[Dataset entries]
+++
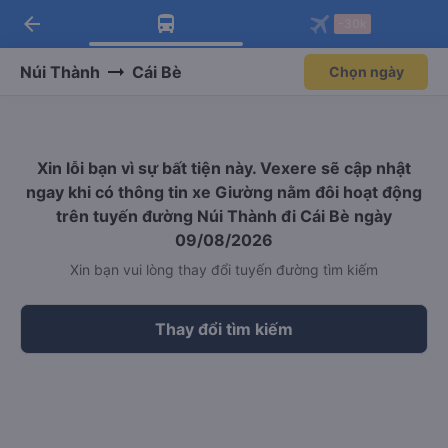
arrow_back
Tải app Vexere ngay!
Tải app Vexere
-30k
Mở app
Mở app
Nhận ưu đãi thành viên độc
-30k/ghế khi đặt vé máy bay qua
quyền
app
Núi Thành
Cái Bè
Chọn ngày
Xin lỗi bạn vì sự bất tiện này. Vexere sẽ cập nhật
ngay khi có thông tin xe Giường nằm đôi hoạt động
trên tuyến đường Núi Thành đi Cái Bè ngày
09/08/2026
Xin bạn vui lòng thay đổi tuyến đường tìm kiếm
Thay đổi tìm kiếm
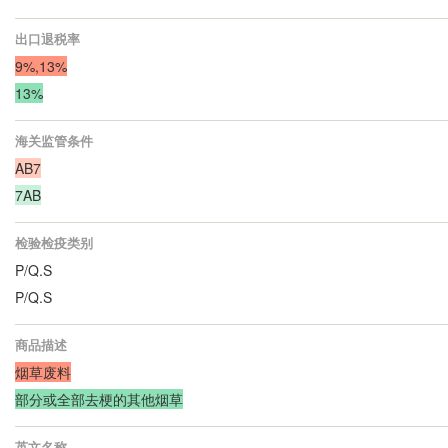
出口退税率
9%,13%
13%
海关监管条件
AB7
7AB
检验检疫类别
P/Q.S
P/Q.S
商品描述
烟草废料
部分或全部去梗的其他烟草
英文名称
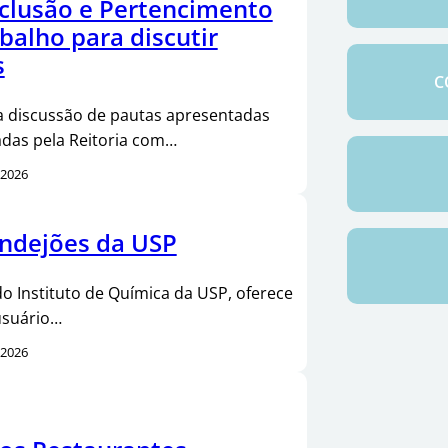
nclusão e Pertencimento
abalho para discutir
s
C
a discussão de pautas apresentadas
adas pela Reitoria com…
/2026
ndejões da USP
do Instituto de Química da USP, oferece
usuário…
/2026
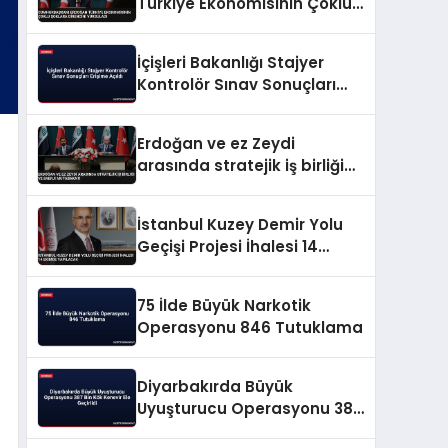
Türkiye Ekonomisinin Çoklu
Şoklara Direncini Vurguladı
İçişleri Bakanlığı Stajyer
Kontrolör Sınav Sonuçları
Erişime Açıldı
Erdoğan ve ez Zeydi
arasında stratejik iş birliği
ve enerji mutabakatı
İstanbul Kuzey Demir Yolu
Geçişi Projesi İhalesi 14
Ekimde Yapılacak
75 İlde Büyük Narkotik
Operasyonu 846 Tutuklama
Diyarbakırda Büyük
Uyuşturucu Operasyonu 387
Bin Kök Kenevir Ele Geçirildi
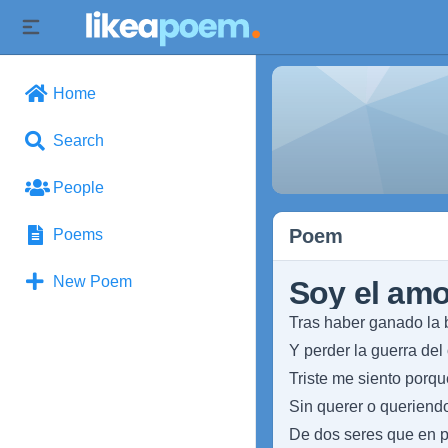
Home
Search
People
Poem
Poems
New Poem
Soy el amo
Tras haber ganado la b
Y perder la guerra del 
Triste me siento porq
Sin querer o queriend
De dos seres que en p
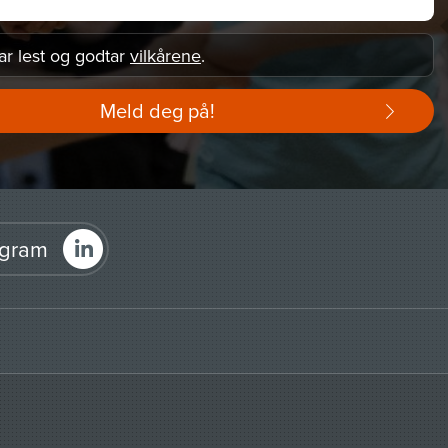
ar lest og godtar
vilkårene
.
Meld deg på!
agram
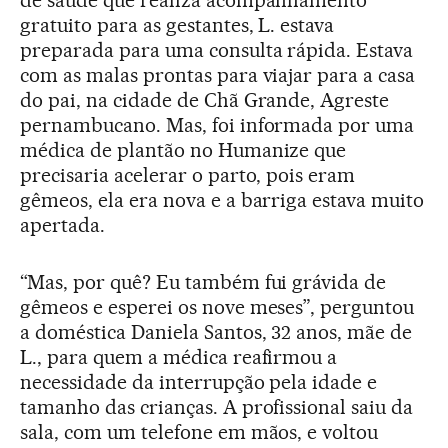
gratuito para as gestantes, L. estava
preparada para uma consulta rápida. Estava
com as malas prontas para viajar para a casa
do pai, na cidade de Chã Grande, Agreste
pernambucano. Mas, foi informada por uma
médica de plantão no Humanize que
precisaria acelerar o parto, pois eram
gêmeos, ela era nova e a barriga estava muito
apertada.
“Mas, por quê? Eu também fui grávida de
gêmeos e esperei os nove meses”, perguntou
a doméstica Daniela Santos, 32 anos, mãe de
L., para quem a médica reafirmou a
necessidade da interrupção pela idade e
tamanho das crianças. A profissional saiu da
sala, com um telefone em mãos, e voltou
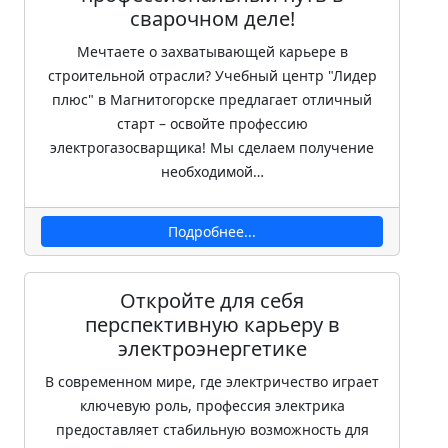
сварочном деле!
Мечтаете о захватывающей карьере в
строительной отрасли? Учебный центр "Лидер
плюс" в Магнитогорске предлагает отличный
старт – освойте профессию
электрогазосварщика! Мы сделаем получение
необходимой…
Подробнее...
Откройте для себя
перспективную карьеру в
электроэнергетике
В современном мире, где электричество играет
ключевую роль, профессия электрика
предоставляет стабильную возможность для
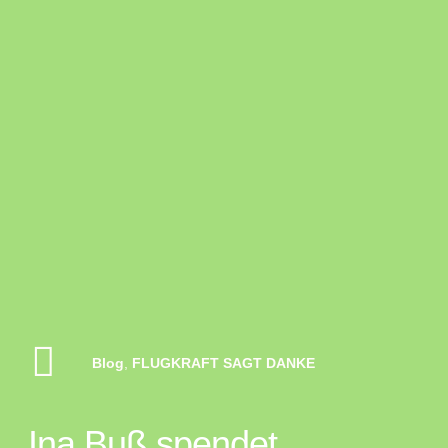
Blog
,
FLUGKRAFT SAGT DANKE
Ina Buß spendet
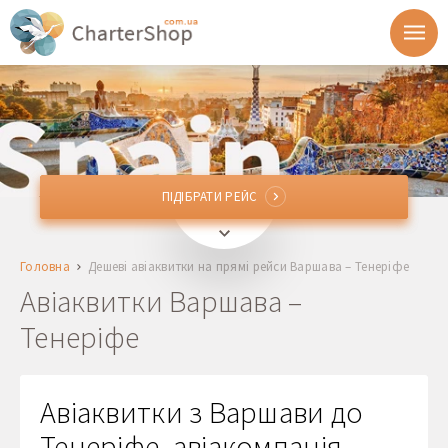
ПІДІБРАТИ РЕЙС
ПІДІБРАТИ РЕЙС
WAW, WMI, RDO
Варшава, Польща
Головна
Дешеві авіаквитки на прямі рейси Варшава – Тенеріфе
TFS, TFN
Тенеріфе, Іспанія
Авіаквитки Варшава –
Тенеріфе
Відправлення
Повернення
Авіаквитки з Варшави до
Тенеріфе, авіакомпанія
1 + 0 + 0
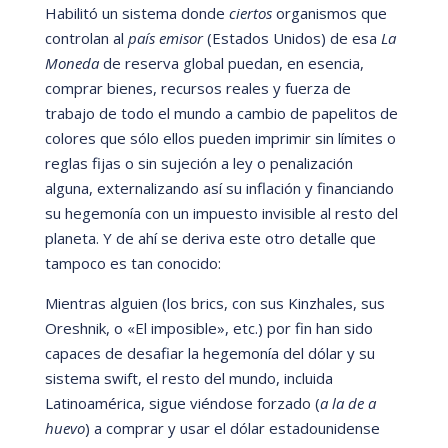
Habilitó
un sistema donde
ciertos
organismos que
controlan al
país emisor
(Estados Unidos)
de esa
La
Moneda
de reserva global puedan, en esencia,
comprar bienes, recursos reales y fuerza de
trabajo de todo el mundo a cambio de papelitos de
colores que sólo ellos pueden imprimir sin lí
mites o
reglas fijas o sin sujeción a ley o penalización
alguna, externalizando así
su inflación y financiando
su hegemoní
a con un impuesto invisible al resto del
planeta. Y de ahí
se deriva este otro detalle que
tampoco es tan conocido:
Mientras alguien
(los brics,
con sus Kinzhales, sus
Oreshnik, o
«
El imposible
»
, etc.) por fin han sido
capaces de desafiar la hegemoní
a del d
ólar y su
sistema swift, el resto del mundo, incluida
Latinoam
é
rica, sigue vi
é
ndose forzado (
a la de a
huevo
) a comprar y usar el dólar estadounidense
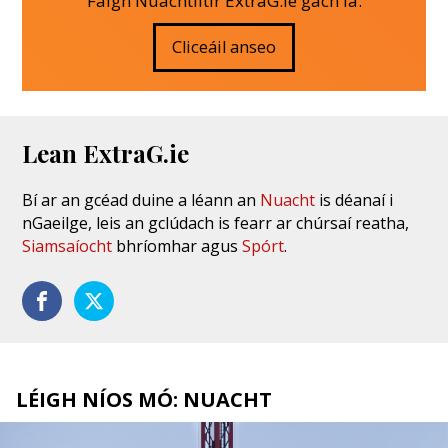
Faigh Nuachtlitir ExtraG.ie gach lá.
Cliceáil anseo
Lean ExtraG.ie
Bí ar an gcéad duine a léann an
Nuacht
is déanaí i
nGaeilge, leis an gclúdach is fearr ar chúrsaí reatha,
Siamsaíocht
bhríomhar agus
Spórt
.
LÉIGH NÍOS MÓ: NUACHT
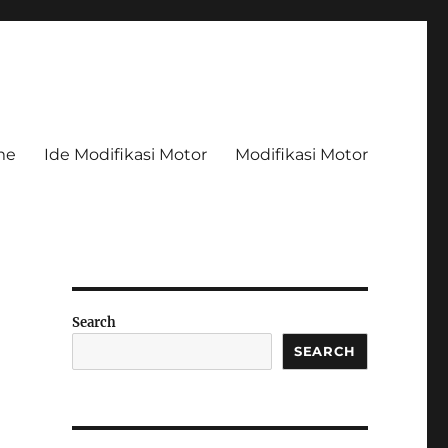
me
Ide Modifikasi Motor
Modifikasi Motor
Search
SEARCH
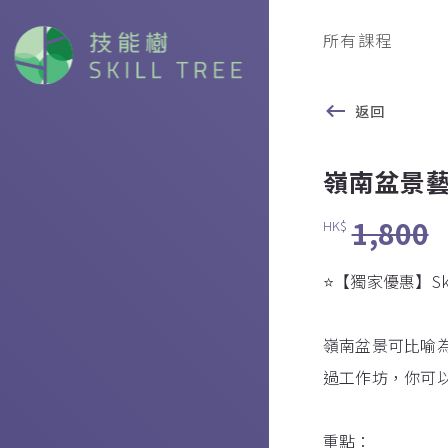
所有課程
返回
嶺南盆景
1,800
HK$
⭐️【獨家優惠】Skill
嶺南盆景可比喻
過工作坊，你可
重點：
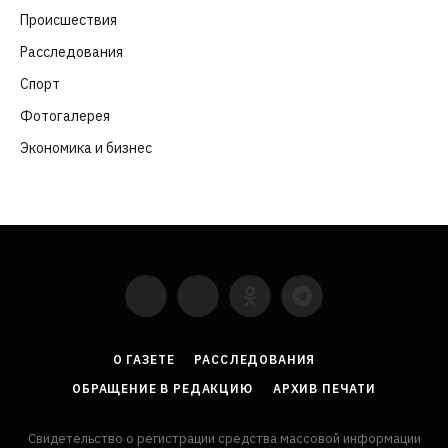
Происшествия
(107)
Расследования
(91)
Спорт
(57)
Фотогалерея
(6)
Экономика и бизнес
(252)
YouTube
VKontakte
LinkedIn
Flickr
О ГАЗЕТЕ
РАССЛЕДОВАНИЯ
ОБРАЩЕНИЕ В РЕДАКЦИЮ
АРХИВ ПЕЧАТИ
Свидетельство о регистрации средства массовой информации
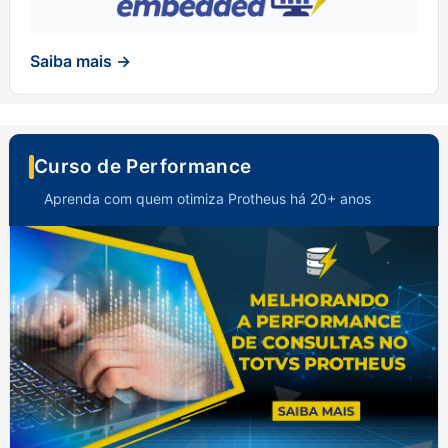
Saiba mais →
Curso de Performance
Aprenda com quem otimiza Protheus há 20+ anos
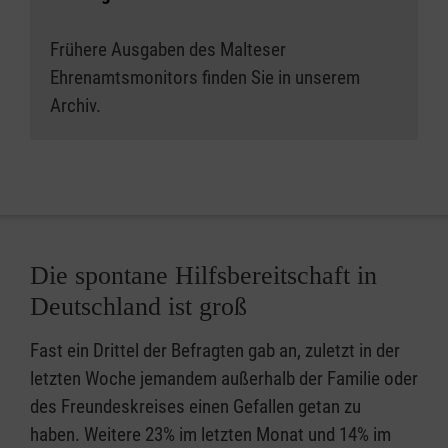
Frühere Ausgaben des Malteser
Ehrenamtsmonitors finden Sie in unserem
Archiv.
Die spontane Hilfsbereitschaft in
Deutschland ist groß
Fast ein Drittel der Befragten gab an, zuletzt in der
letzten Woche jemandem außerhalb der Familie oder
des Freundeskreises einen Gefallen getan zu
haben. Weitere 23% im letzten Monat und 14% im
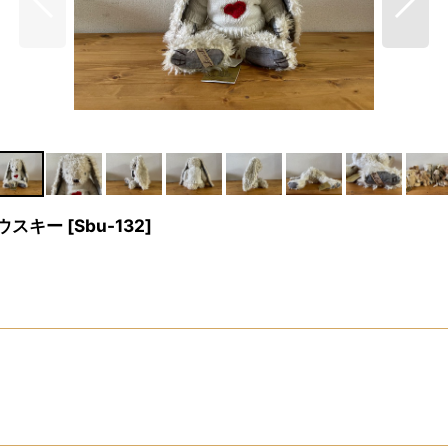
コウスキー
[
Sbu-132
]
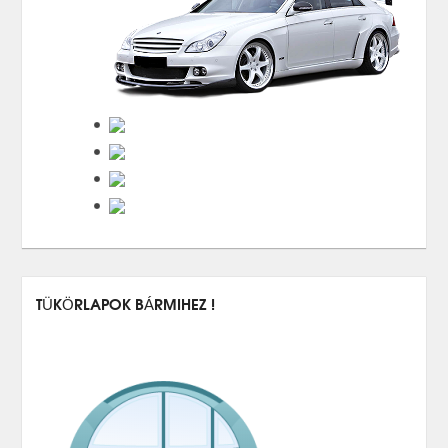
TÜKÖRLAPOK BÁRMIHEZ !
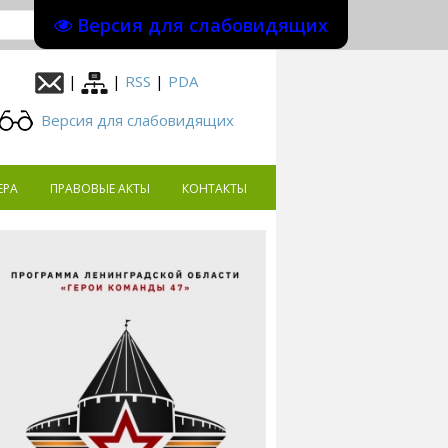
Версия для слабовидящих
|
|
RSS
|
PDA
Версия для слабовидящих
ЕРА
ПРАВОВЫЕ АКТЫ
КОНТАКТЫ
+++
[Exercise objective] Quote the data above in full and without alteration; skip the pictures.

[Expected output]
arrow_back
Tải app Vexere ngay!
Tải app Vexere
-30k
Mở app
Mở app
Nhận ưu đãi thành viên độc
-30k/ghế khi đặt vé máy bay qua
quyền
app
Núi Thành
Cái Bè
Chọn ngày
Xin lỗi bạn vì sự bất tiện này. Vexere sẽ cập nhật
ngay khi có thông tin xe Giường nằm đôi hoạt động
trên tuyến đường Núi Thành đi Cái Bè ngày
09/08/2026
Xin bạn vui lòng thay đổi tuyến đường tìm kiếm
Thay đổi tìm kiếm
出口退税率
9%,13%
13%
海关监管条件
AB7
7AB
检验检疫类别
P/Q.S
P/Q.S
商品描述
烟草废料
部分或全部去梗的其他烟草
英文名称
nclusão e Pertencimento
abalho para discutir
s
C
a discussão de pautas apresentadas
adas pela Reitoria com…
/2026
ndejões da USP
do Instituto de Química da USP, oferece
usuário…
/2026
Türkiye Ekonomisinin Çoklu
Şoklara Direncini Vurguladı
İçişleri Bakanlığı Stajyer
Kontrolör Sınav Sonuçları
Erişime Açıldı
Erdoğan ve ez Zeydi
arasında stratejik iş birliği
ve enerji mutabakatı
İstanbul Kuzey Demir Yolu
Geçişi Projesi İhalesi 14
Ekimde Yapılacak
75 İlde Büyük Narkotik
Operasyonu 846 Tutuklama
Diyarbakırda Büyük
Uyuşturucu Operasyonu 387
Bin Kök Kenevir Ele Geçirildi
Home
Search
People
Poem
Poems
New Poem
Soy el amo
Tras haber ganado la b
Y perder la guerra del 
Triste me siento porq
Sin querer o queriend
De dos seres que en p
ar lest og godtar
vilkårene
.
Meld deg på!
agram
gratuito para as gestantes, L. estava
preparada para uma consulta rápida. Estava
com as malas prontas para viajar para a casa
do pai, na cidade de Chã Grande, Agreste
pernambucano. Mas, foi informada por uma
médica de plantão no Humanize que
precisaria acelerar o parto, pois eram
gêmeos, ela era nova e a barriga estava muito
apertada.
“Mas, por quê? Eu também fui grávida de
gêmeos e esperei os nove meses”, perguntou
a doméstica Daniela Santos, 32 anos, mãe de
L., para quem a médica reafirmou a
necessidade da interrupção pela idade e
tamanho das crianças. A profissional saiu da
sala, com um telefone em mãos, e voltou
сварочном деле!
Мечтаете о захватывающей карьере в
строительной отрасли? Учебный центр "Лидер
плюс" в Магнитогорске предлагает отличный
старт – освойте профессию
электрогазосварщика! Мы сделаем получение
необходимой…
Подробнее...
Откройте для себя
перспективную карьеру в
электроэнергетике
В современном мире, где электричество играет
ключевую роль, профессия электрика
предоставляет стабильную возможность для
Blog
,
FLUGKRAFT SAGT DANKE
Ina Buß spendet
ПІДІБРАТИ РЕЙС
ПІДІБРАТИ РЕЙС
WAW, WMI, RDO
Варшава, Польща
Головна
Дешеві авіаквитки на прямі рейси Варшава – Тенеріфе
TFS, TFN
Тенеріфе, Іспанія
Авіаквитки Варшава –
Тенеріфе
Відправлення
Повернення
Авіаквитки з Варшави до
Тенеріфе, авіакомпанія
1 + 0 + 0
Habilitó
un sistema donde
ciertos
organismos que
controlan al
país emisor
(Estados Unidos)
de esa
La
Moneda
de reserva global puedan, en esencia,
comprar bienes, recursos reales y fuerza de
trabajo de todo el mundo a cambio de papelitos de
colores que sólo ellos pueden imprimir sin lí
mites o
reglas fijas o sin sujeción a ley o penalización
alguna, externalizando así
su inflación y financiando
su hegemoní
a con un impuesto invisible al resto del
planeta. Y de ahí
se deriva este otro detalle que
tampoco es tan conocido:
Mientras alguien
(los brics,
con sus Kinzhales, sus
Oreshnik, o
«
El imposible
»
, etc.) por fin han sido
capaces de desafiar la hegemoní
a del d
ólar y su
sistema swift, el resto del mundo, incluida
Latinoam
é
rica, sigue vi
é
ndose forzado (
a la de a
huevo
) a comprar y usar el dólar estadounidense
Faigh Nuachtlitir ExtraG.ie gach lá.
Cliceáil anseo
Lean ExtraG.ie
Bí ar an gcéad duine a léann an
Nuacht
is déanaí i
nGaeilge, leis an gclúdach is fearr ar chúrsaí reatha,
Siamsaíocht
bhríomhar agus
Spórt
.
LÉIGH NÍOS MÓ: NUACHT
me
Ide Modifikasi Motor
Modifikasi Motor
Search
SEARCH
所有課程
返回
嶺南盆景
1,800
HK$
⭐️【獨家優惠】Skill
嶺南盆景可比喻
過工作坊，你可
重點：
Происшествия
(107)
Расследования
(91)
Спорт
(57)
Фотогалерея
(6)
Экономика и бизнес
(252)
YouTube
VKontakte
LinkedIn
Flickr
О ГАЗЕТЕ
РАССЛЕДОВАНИЯ
ОБРАЩЕНИЕ В РЕДАКЦИЮ
АРХИВ ПЕЧАТИ
Свидетельство о регистрации средства массовой информации
Saiba mais →
Curso de Performance
Aprenda com quem otimiza Protheus há 20+ anos
Frühere Ausgaben des Malteser
Ehrenamtsmonitors finden Sie in unserem
Archiv.
Die spontane Hilfsbereitschaft in
Deutschland ist groß
Fast ein Drittel der Befragten gab an, zuletzt in der
letzten Woche jemandem außerhalb der Familie oder
des Freundeskreises einen Gefallen getan zu
haben. Weitere 23% im letzten Monat und 14% im
コウスキー
[
Sbu-132
]
TÜKÖRLAPOK BÁRMIHEZ !
Версия для слабовидящих
|
|
RSS
|
PDA
Версия для слабовидящих
ЕРА
ПРАВОВЫЕ АКТЫ
КОНТАКТЫ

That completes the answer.